La crise sanitaire a forcé un tournant important dans le développement du leadership. La majeure partie des entreprises ont dû faire basculer leurs programmes en distanciel. C’était cette solution ou bien « appuyer sur pause ». Les entreprises qui n’ont apporté aucun changement ont probablement fait le plus mauvais choix, car l’arrêt des investissements dans le développement des leaders est l’une des raisons à l’origine de l’échec du développement du leadership. C’est comme si on demandait à des leaders de courir un marathon sans entraînement. Ne rien faire crée les conditions propices à un échec assuré.

Il est évident que les entreprises dotées d’un programme de développement du leadership ont une longueur d’avance sur la concurrence. Bien sûr, il y a toujours de la place à l’amélioration. Quels sont donc les faux pas les plus couramment observés?

  1. Abandonner les formations en collectif

    De plus en plus d’équipes travaillent à distance. Beaucoup d’entreprises pensent ne pas pouvoir réunir de participants dans une salle, mais même si c’est effectivement le cas, cela ne signifie pas pour autant qu’il faut mettre un terme à toutes les formations en présentiel.

    En fait, les personnes qui travaillent à distance recherchent des occasions d’échanger et d’apprendre avec d’autres leaders. Au lieu d’écarter ce mode de formation collective et interactive, il est tout à fait possible pour les entreprises de recréer un environnement où les participants pourront conserver la qualité d’interaction entre eux. Et les formations virtuelles ne doivent pas être et ne sont pas un compromis : le rendement de l’investissement dans l’apprentissage est en fait le même que celui obtenu en face à face.

  2. Compter toujours sur la même source de talents

    Plutôt que d’investir dans de nouveaux leaders ou d’améliorer les compétences de ceux en poste, les entreprises ont tendance à se concentrer toujours sur les mêmes personnes : celles qui ont toujours réussi dans le passé, avec peut-être la croyance que le risque est moindre et que les chances de réussite à l’avenir sont plus probables.

    Agir ainsi peut bien sûr produire des résultats à court terme. Cependant, cela n’aide pas à renforcer le bassin de leaders. De plus, cela risque d’épuiser ces personnes super performantes. C’est la raison pour laquelle le recours à cette approche de développement du leadership est voué à l’échec sur le long terme : trop de talents cachés restent inexplorés.

  3. Adopter une approche « Mettons les ressources à disposition et l’apprentissage s’effectuera par lui-même »

    Plusieurs entreprises rendent disponibles des ressources de développement en ligne (p. ex. autoapprentissage, formation en ligne) et pensent que le reste suivra.

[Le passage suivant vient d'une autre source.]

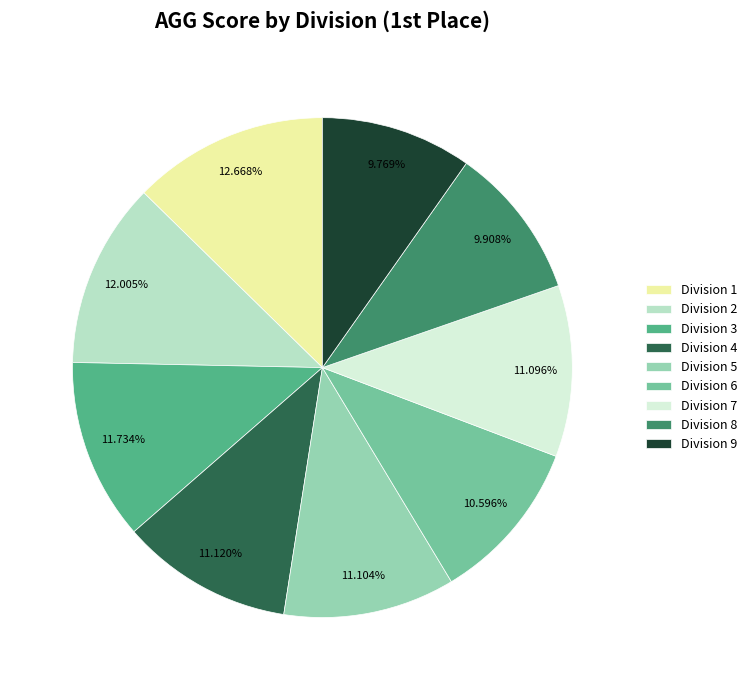

Does Division 7 account for over 50% of the chart?

No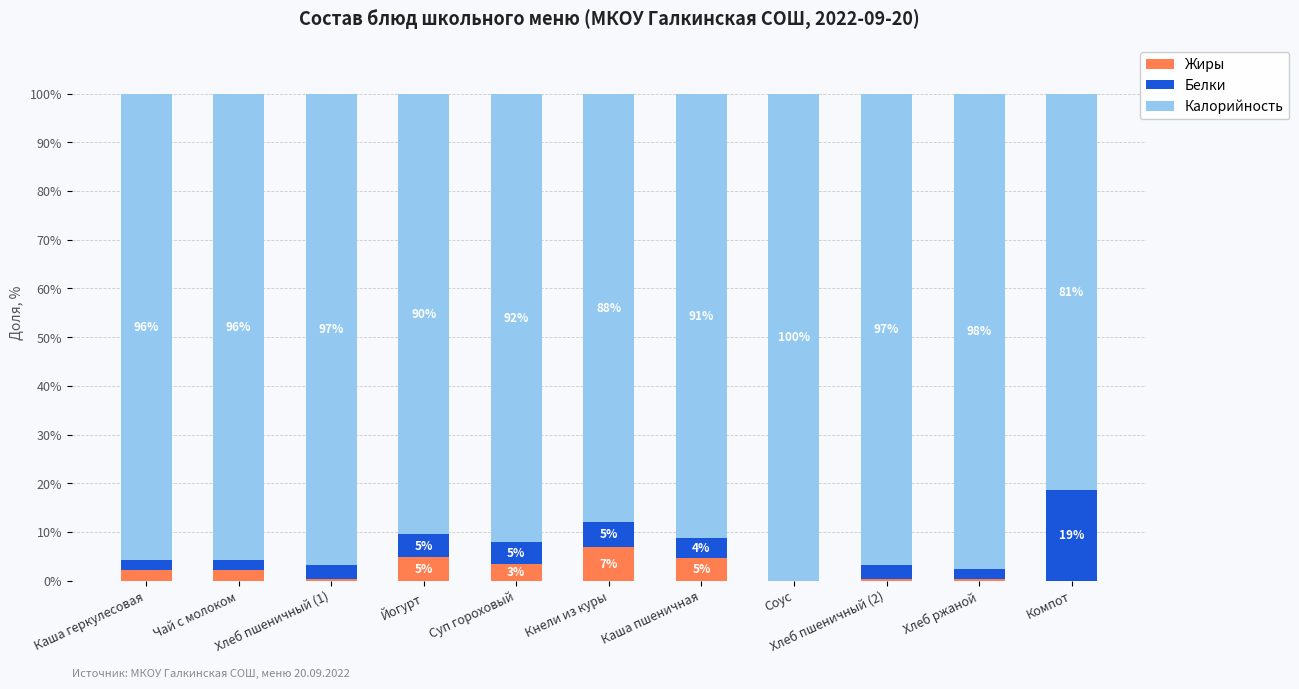

What is the total value across all series at Суп гороховый?

100.0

    Bien que les ressources d’autoapprentissage puissent évidemment faire partie d’un programme, tout développement ne devrait pas se résumer à ce mode d’apprentissage, surtout si l’attente est un changement comportemental. Il est risqué de laisser entre les mains de vos leaders les actions de développement avec la curiosité comme unique moteur. Cette approche ne produit assurément les résultats escomptés.

    Les raisons se comprennent facilement. Les recherches menées par DDI confirment que les apprenants sont effectivement moins attirés par des activités d’apprentissage autogérées. Ils sont submergés par la quantité de contenus disponibles, ne savent pas toujours lesquels choisir et ne trouvent pas le temps nécessaire pour s’y consacrer. Et au bout du compte, ces contenus ne leur apportent pas toujours l’aide nécessaire pour se lancer avec confiance dans de nouvelles pratiques ou amorcer des changements comportementaux.

  4. Adopter une stratégie « nage ou coule »

    Ce phénomène n’est pas nouveau. Cependant, face à la pression constante de devoir faire les choses rapidement, il est tentant pour certains de suivre la règle de la « sélection naturelle », même si le débat sur la question selon laquelle « on naît un leader ou on le devient » est caduque. Le leadership peut se développer au fil du temps si, bien sûr, la motivation et l’engagement sont au rendez-vous. 

    Et même si certaines personnes peuvent avoir des qualités qui leur donnent une longueur d’avance dans certaines situations, le leadership exige de la concentration et de la pratique.

    Il existe des preuves démontrant l’importance des actions de développement structurées, notamment dans les transitions d’un rôle de leadership à l’autre. Les entreprises dotées d’un programme de leadership qui préparent leurs leaders à sortir du lot ont deux fois plus de chance d’être de se retrouver dans le palmarès des 20 % des entreprises performantes financièrement.